**Required tasks:**
1. In the nuclear weapons article, condense the paragraph beginning "The Center for Defense Information" into a short bulleted list that keeps its main facts.
2. From the nuclear weapons article, quote the part that opens with the words containing "The Center for" and closes with "a daily threat.".
─── Exercise passage
The Bomb Is Back - The Nightmare Continues

By: Douglas Mattern

"A dangerous world just grew more dangerous", warns Senator Ted Kennedy, referring to reports that "the administration is contemplating the preemptive use of nuclear weapons in Iraq". Kennedy cites President Bush's Nuclear Posture Review, in which Defense Secretary Donald Rumsfeld is reported to have ordered plans for employing nuclear weapons in different situations, including the possible destruction of underground bunkers in Iraq.

It's more than a decade since the end of the Cold War, but the world remains saturated with nuclear weapons. The Stockholm International Peace Research Institute (SIPRI) reports the current total of nuclear weapons is more than 30,000.

The Center for Defense Information (CDI) lists the number of warheads in the U.S. stockpile at 10,455, of which approximately 7,000 are operational strategic nuclear warheads. Russia has 8,400 nuclear warheads in its stockpile, of which approximately 5,000 are strategic nuclear warheads. Thousands of these warheads are loaded on missiles and placed on a hair-trigger alert, ready for launch in a few minutes notice. Whether by accident or design, nuclear incineration remains a daily threat.

The Moscow Treaty (Strategic Offensive Reductions Treaty) would require the U.S. and Russia to reduce their nuclear arsenals to between 1,700 and 2,200 warheads. This treaty may be approved by the Senate in a month or so; however, this is still far more weapons than is needed to annihilate each country. Moreover, due to length of time required to complete the reductions, the U.S. would still have some 10,000 nuclear weapons by the year 2012 as reported by the CDI. Each country can rescind the treaty at any time with only a few months notice to the other side.
──────
─── Given entries
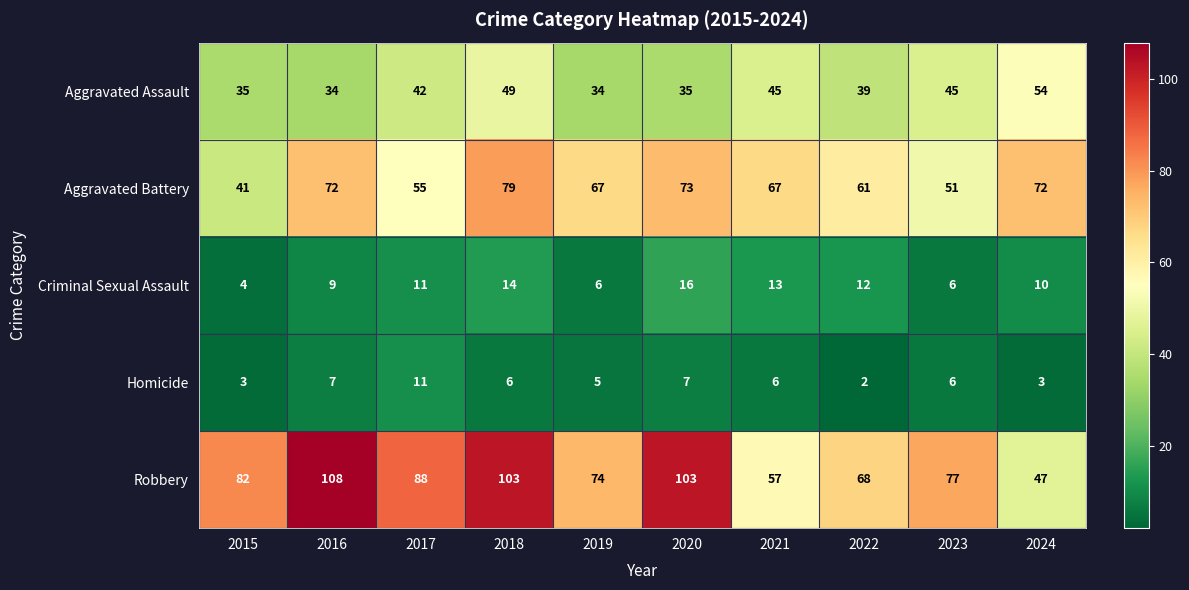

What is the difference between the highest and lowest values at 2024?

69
──────
─── Given entries
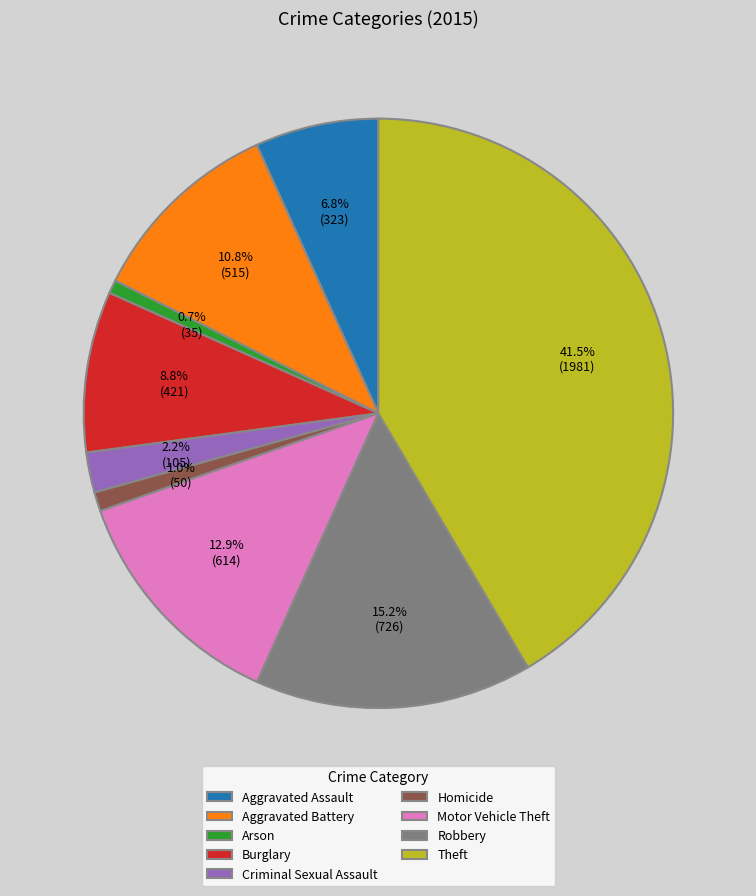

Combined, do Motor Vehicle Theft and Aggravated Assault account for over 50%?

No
──────
**Answers for the tasks:**
1.
- The Center for Defense Information (CDI) puts the U.S. stockpile at 10,455 warheads, about 7,000 of them operational strategic warheads.
- Russia's stockpile holds 8,400 warheads, about 5,000 of them strategic.
- Thousands of these warheads sit on missiles on hair-trigger alert and can be launched within minutes.
- Nuclear incineration remains a daily threat, whether by accident or design.

2.
The Center for Defense Information (CDI) lists the number of warheads in the U.S. stockpile at 10,455, of which approximately 7,000 are operational strategic nuclear warheads. Russia has 8,400 nuclear warheads in its stockpile, of which approximately 5,000 are strategic nuclear warheads. Thousands of these warheads are loaded on missiles and placed on a hair-trigger alert, ready for launch in a few minutes notice. Whether by accident or design, nuclear incineration remains a daily threat.